This is a paper I gave at the conference “The Musical Body” at the Institute of Musical Research, London, on 23rd April 2009.


Musical free improvisation is one of several cultural practices that problematizes those Western epistemological positions that construct a division between the physical and mental self.  Both within the practice itself and at many levels of discourse about improvisation, the split between consciousness as something located in the mind, and action as something located in the body, is continually brought under interrogation.  Though this paper argues that a “bodily consciousness” has been a significant trope in conceptualisations of improvisation since the first widespread blossoming of the practice in the 1960s, such conceptualisations often run the risk of essentialising and naturalising “the body/bodily” in ways that are ultimately unrepresentative and unproductive.

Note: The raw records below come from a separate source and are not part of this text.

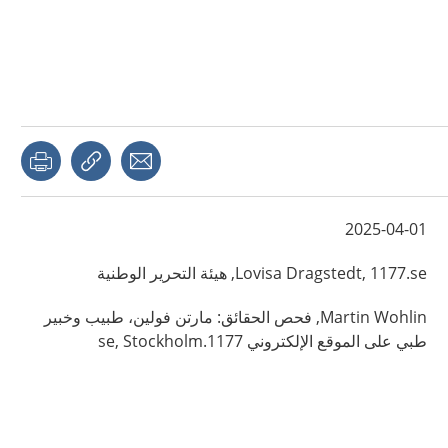
page
Share with a friend
Copy link
2025-04-01
1177.se, هيئة التحرير الوطنية
Dragstedt,
Lovisa
Wohlin,
Martin
فحص الحقائق: مارتن فولين، طبيب وخبير
طبي على الموقع الإلكتروني 1177.se,
Stockholm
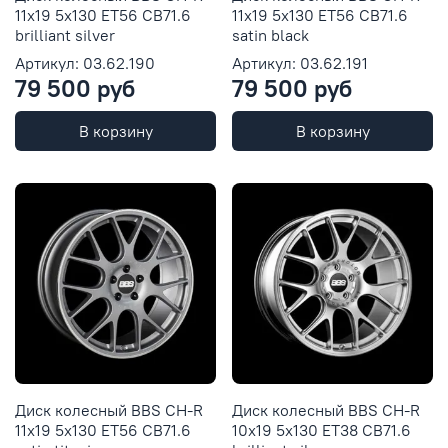
11x19 5x130 ET56 CB71.6
11x19 5x130 ET56 CB71.6
brilliant silver
satin black
Артикул: 03.62.190
Артикул: 03.62.191
79 500 руб
79 500 руб
В корзину
В корзину
Диск колесный BBS CH-R
Диск колесный BBS CH-R
11x19 5x130 ET56 CB71.6
10x19 5x130 ET38 CB71.6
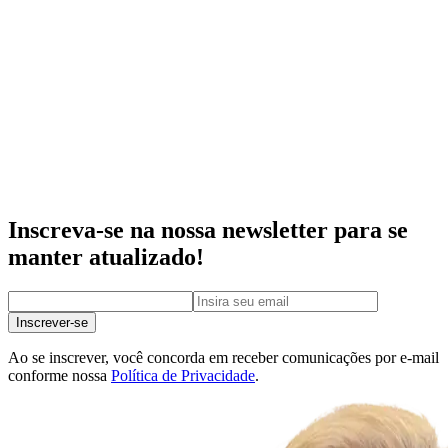
Inscreva-se na nossa newsletter para se
manter atualizado!
Inscrever-se
Ao se inscrever, você concorda em receber comunicações por e-mail
conforme nossa
Política de Privacidade
.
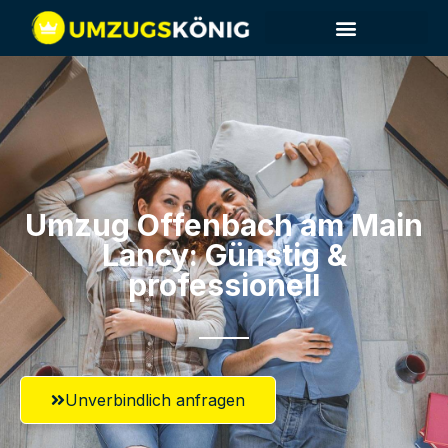
Umzug Offenbach am Main​
Lancy: Günstig &
professionell​
Unverbindlich anfragen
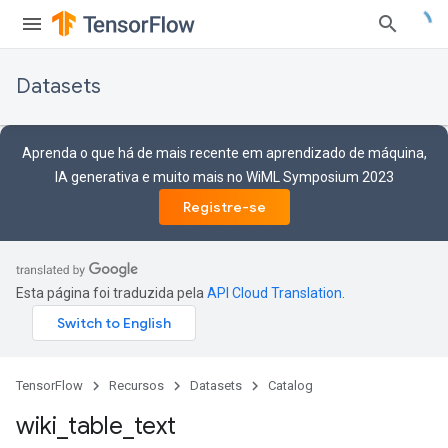
Datasets
Aprenda o que há de mais recente em aprendizado de máquina,
IA generativa e muito mais no WiML Symposium 2023
Registre-se
Esta página foi traduzida pela
API Cloud Translation
.
TensorFlow
Recursos
Datasets
Catalog
wiki
_
table
_
text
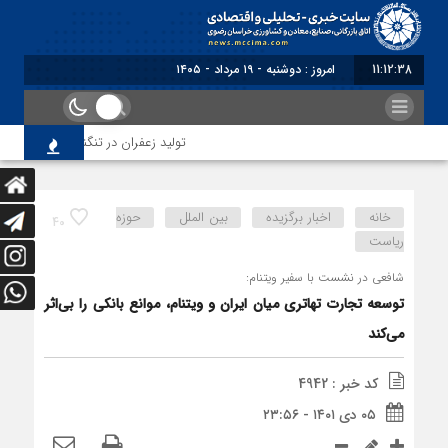
11:12:38
امروز : دوشنبه - ۱۹ مرداد - ۱۴۰۵
تولید زعفران در تنگنای مقررات ارزی و 
خانه
اخبار برگزیده
بین الملل
حوزه
40
ریاست
شافعی در نشست با سفیر ویتنام:
توسعه تجارت تهاتری میان ایران و ویتنام، موانع بانکی را بی‌اثر
می‌کند
کد خبر : 4942
۰۵ دی ۱۴۰۱ - ۲۳:۵۶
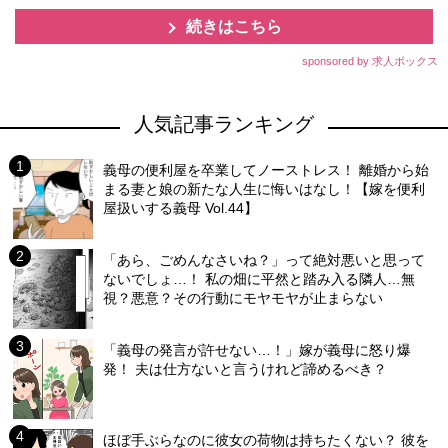
続きはこちら
sponsored by 求人ボックス
人気記事ランキング
義母の便利屋を卒業してノーストレス！ 離婚から始
まる妻と娘の新たな人生に悔いはなし！【嫁を便利
屋扱いする義母 Vol.44】
「あら、ごめんなさいね？」って絶対悪いと思って
ないでしょ…！ 私の畑に平然と踏み入る隣人…無
視？悪意？その行動にモヤモヤが止まらない
「義母の発言が許せない…！」嫁が義母に怒り爆
発！ 夫は仕方ないと言うけれど諦めるべき？
ほぼ手ぶらなのに彼女の荷物は持ちたくない？ 彼を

Using ideas from consciousness studies, in particular theories of “enactive consciousness”, I begin from a position in which the body and consciousness are mutually inseperable.  Whereas some earlier epistemological positions have sought to locate “the cultural” in a mind equated with consciousness, leaving “the body” to nature,  the notion of enactive consciousness offers an epistemology that, in including the body in consciousness, does not evade its cultural role, and thereby offers up a productive dialogue with Foucauldian perpectives on the body as a site of cultural “inscription”.  In this paper I am particularly interested in how free improvisation can be thought about from the perspective of “the body” where the body is both an active participant in, and something that is in a sense formed by, culture.  Where some perspectives that see free improvisation as informed by and structured by embodiment have represented it as something like an escape from culture through tapping in to originary or natural modes of expression, I argue that it is a site of cultural mediation and intertextuality where gesture, aesthetics, interaction, and structure are corporealised in acting bodies for whom the conditions of possibility of meaningful musical action – however counter-hegemonic they may be in intention – are always learned and culturally constructed.  The musical body is as much a site at which culture is recorded as is the musical mind (memory), prescriptive notation, or technologically-mediated recording.